The primary result of this work was a list of 18 food groups (dairy, dark green vegetables, fruit, whole grains, etc.), the amount allocated (in grams) and the calculated difference between the actual and recommended menus. As a secondary outcome, the total cost of the foods for the existing composite menus were calculated and compared to the age-appropriate EAT-Lancet menu costs.
Raw data used to generate these results came from a 2015 survey of school nutritional managers across 1,207 nationally representative elementary, middle and high schools. The survey respondents described five days of actual lunch menus for a specific week. Food prices were obtained from a U.S. Department of Agriculture database from 2003-2004 and subsequently adjusted for inflation to 2014. Separate calculations were done for each of these three educational levels to allow for broadly age-specific menus and serving sizes.

== GIVEN DATA ==
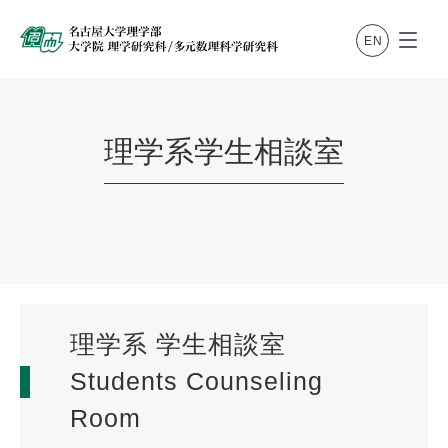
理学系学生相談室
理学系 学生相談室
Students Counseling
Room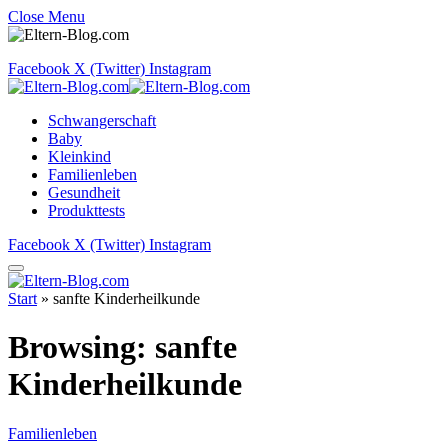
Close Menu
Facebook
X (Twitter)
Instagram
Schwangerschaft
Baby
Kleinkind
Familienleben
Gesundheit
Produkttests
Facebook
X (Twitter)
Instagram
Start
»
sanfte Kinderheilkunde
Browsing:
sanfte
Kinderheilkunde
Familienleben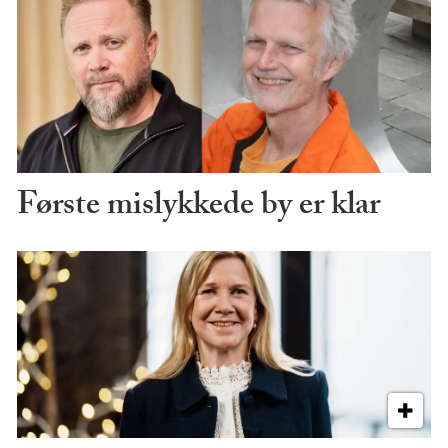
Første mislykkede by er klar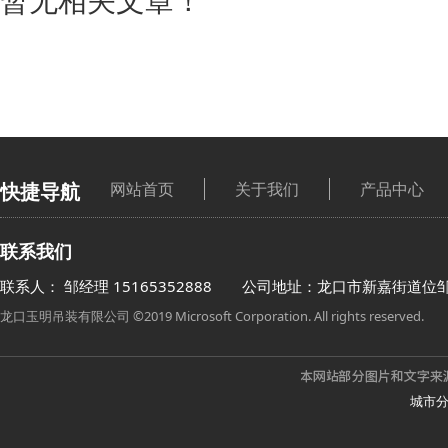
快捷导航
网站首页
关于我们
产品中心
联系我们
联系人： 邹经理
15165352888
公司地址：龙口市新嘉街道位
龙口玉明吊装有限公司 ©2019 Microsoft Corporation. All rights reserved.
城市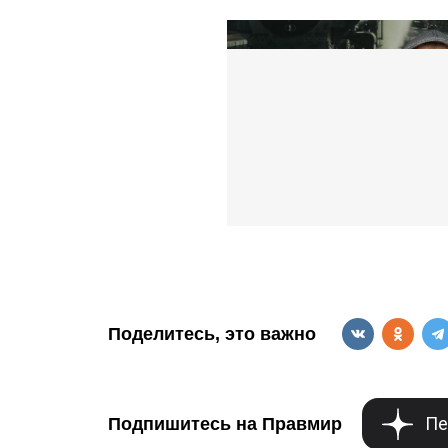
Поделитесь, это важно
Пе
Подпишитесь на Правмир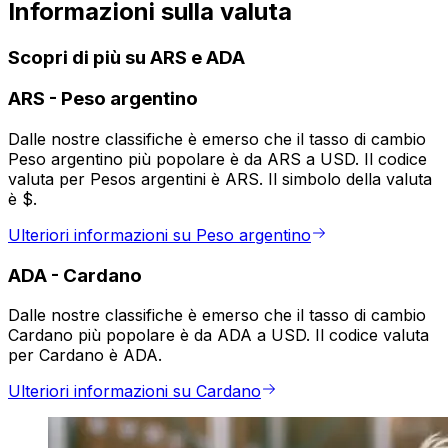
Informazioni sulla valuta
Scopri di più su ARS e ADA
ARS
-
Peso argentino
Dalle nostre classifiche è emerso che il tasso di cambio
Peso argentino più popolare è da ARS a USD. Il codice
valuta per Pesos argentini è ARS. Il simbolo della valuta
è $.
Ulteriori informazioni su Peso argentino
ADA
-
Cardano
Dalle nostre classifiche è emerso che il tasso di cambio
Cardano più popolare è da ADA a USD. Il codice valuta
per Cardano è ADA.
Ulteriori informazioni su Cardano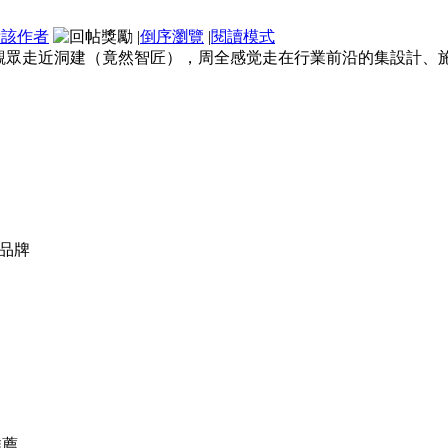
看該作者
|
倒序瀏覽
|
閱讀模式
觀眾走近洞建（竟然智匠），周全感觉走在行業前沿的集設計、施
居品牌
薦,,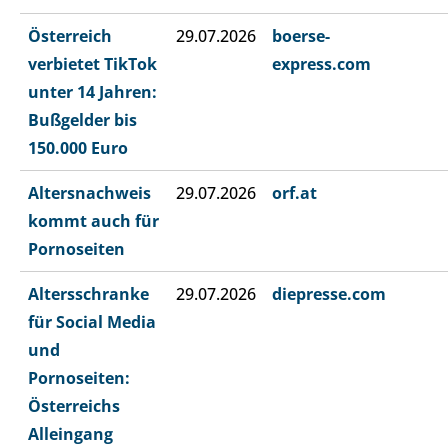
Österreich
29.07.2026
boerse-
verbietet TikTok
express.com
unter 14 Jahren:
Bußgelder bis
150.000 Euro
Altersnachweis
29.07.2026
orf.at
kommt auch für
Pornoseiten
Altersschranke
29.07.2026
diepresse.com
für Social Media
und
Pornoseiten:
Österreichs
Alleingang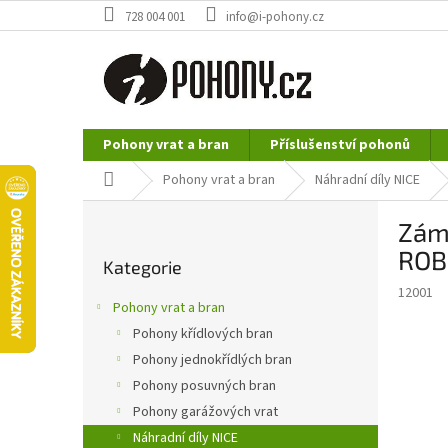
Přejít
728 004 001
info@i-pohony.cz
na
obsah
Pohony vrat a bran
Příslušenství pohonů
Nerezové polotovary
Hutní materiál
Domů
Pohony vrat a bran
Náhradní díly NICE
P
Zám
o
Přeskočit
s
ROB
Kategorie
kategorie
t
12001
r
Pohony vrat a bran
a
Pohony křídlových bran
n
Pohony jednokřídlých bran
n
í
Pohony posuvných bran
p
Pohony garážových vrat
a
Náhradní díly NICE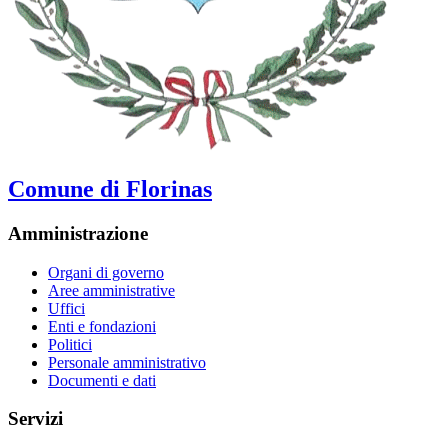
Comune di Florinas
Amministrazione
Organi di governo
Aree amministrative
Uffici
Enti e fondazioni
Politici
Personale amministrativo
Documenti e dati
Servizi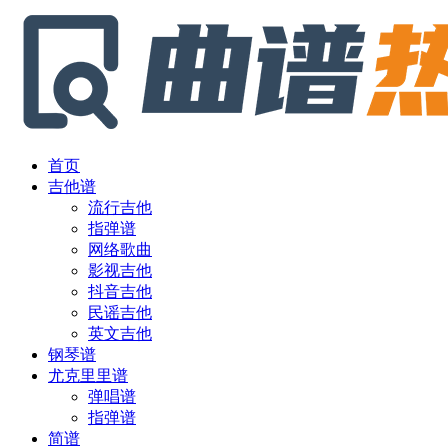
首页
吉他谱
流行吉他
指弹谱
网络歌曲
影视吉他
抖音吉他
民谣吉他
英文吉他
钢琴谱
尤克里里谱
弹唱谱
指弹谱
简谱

== TO DO ==
(a) Write out the passage from the school lunch menu text, from "Raw data used" up to and including "and serving sizes.".
(b) Continue the text on school lunch menus with the sentences that would follow its final line.

== RESPONSES PER TASK ==
(a)
Raw data used to generate these results came from a 2015 survey of school nutritional managers across 1,207 nationally representative elementary, middle and high schools. The survey respondents described five days of actual lunch menus for a specific week. Food prices were obtained from a U.S. Department of Agriculture database from 2003-2004 and subsequently adjusted for inflation to 2014. Separate calculations were done for each of these three educational levels to allow for broadly age-specific menus and serving sizes.

(b)
The table below summarizes the comparative intake results for middle schoolers. For example, the table shows that the actual intake of dairy in such schools was 232 grams more than the EAT-Lancet recommended amount and further that the absolute recommended dairy intake is 67 grams (and 16% of the total diet by weight). Accordingly, the center column records the average difference between the actual middle school and EAT-Lancet menus, a plus (+) sign indicating students are consuming more than recommended, and a minus (-) sign indicating the opposite. The last column of the table provides absolute amounts (in grams) and relative proportions (in percent) to guide one towards a healthier more environmentally sustainable diet.
Table. Actual U.S. Middle School* Lunch Composition Versus a Sustainable Benchmark (EAT-Lancet)
Food Category | Actual Minus Reference Lunch (Grams)** | EAT-Lancet (Recommended) Lunch (Grams) [Percent of Total] |
---|---|---|
Whole grains | -69 | 110 [26%] |
Dairy | +232 | 67 [16%] |
Fruit | +94 | 53 [13%] |
Legumes (beans, lentils, peas) | -30 | 34 [8%] |
Dark green vegetables | -14 | 27 [6%] |
Other vegetables | -13 | 27 [6%] |
Red, orange vegetables | +8 | 27 [6%] |
Peanuts, tree nuts | -13 | 13 [3%] |
Tubers, starchy vegetables | +10 | 13 [3%] |
Unsaturated oils | -3 | 11 [3%] |
Seafood | -7 | 8 [2%] |
Poultry (chicken and other) | +8 | 8 [2%] |
Added sugars | +11 | 8 [2%] |
Soy foods | -4 | 7 [1%-2%] |
Eggs | -3 | 4 [1%] |
Meats (beef, lamb, pork) | +15 | 4 [1%] |
Solid fats | +3 | 3 [<1%] |
Refined grains | +26 | 0 [0%] |
Total | — | 424 {15 ounces} [100%] |
*Based on 384 reporting middle schools.
**“+” shows that middle schoolers, on average, are served too much, “-” means they are not served enough within the food category. (28 grams ~ 1 ounce)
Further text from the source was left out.